Litvak replaced the headset. "Stay with the car. Let Luigi go."
His decision taken, Litvak allowed himself a contented smile. He knew the formation exactly. First, Udi riding point on his motorbike, then the blonde girl in the red Mercedes, and, after her, the Opel. And after the Opel again, lying well back from everyone, the two girls in the reserve Porsche, ready to change places with anyone as soon as they were ordered. He rehearsed to himself the static posts that would monitor the Mercedes to the German border. He imagined the kind of cock-and-bull story Alexis would have spun in order to make certain she was let through without complications.
"Speed?" Litvak asked, with a glance at his watch.
Udi reports her speed very moderate, came the reply. This lady wants no trouble with the law. She is nervous of her cargo.
And so she should be, thought Litvak approvingly as he removed his headset. If I were that girl, the cargo would scare me stiff.
He walked downstairs, briefcase in hand. He had already paid his bill, but if they had asked him he would have paid it again; he was in love with the whole world.

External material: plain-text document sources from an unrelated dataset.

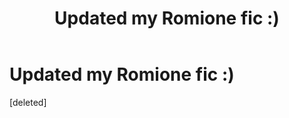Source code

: #+TITLE: Updated my Romione fic :)

* Updated my Romione fic :)
:PROPERTIES:
:Score: 0
:DateUnix: 1609192070.0
:DateShort: 2020-Dec-29
:FlairText: Self-Promotion
:END:
[deleted]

His command car was waiting for him in the hotel car park. With a self-control bred of long experience, Litvak set off in calm pursuit of the convoy. How much would she know? How much time would they have to find out? Take it easy, he thought; first tether the goat. His mind went back to Kurtz and with an ache of pleasure he imagined his ramming, inexhaustible voice heaping praise on him in awful Hebrew. It pleased Litvak very much to think he was bringing Kurtz so plump a sacrifice.
Salzburg had still to hear of summer. A fresh spring air was blowing off the mountains and the Salzach River smelt of the sea. How they arrived there was still half a mystery to her, because she slept so often along the journey. From Graz they had flown to Vienna, but the trip had taken about five seconds, so she must have slept on the plane. In Vienna he had a hire car waiting, a smart BMW. She slept again, and as they entered the city she thought for a moment the car must be on fire, but it was only the evening sun catching the crimson paintwork as she opened her eyes.
"Anyway, why Salzburg?" she had asked him.
Because it is one of Michel's cities, he had replied. Because it is on the way.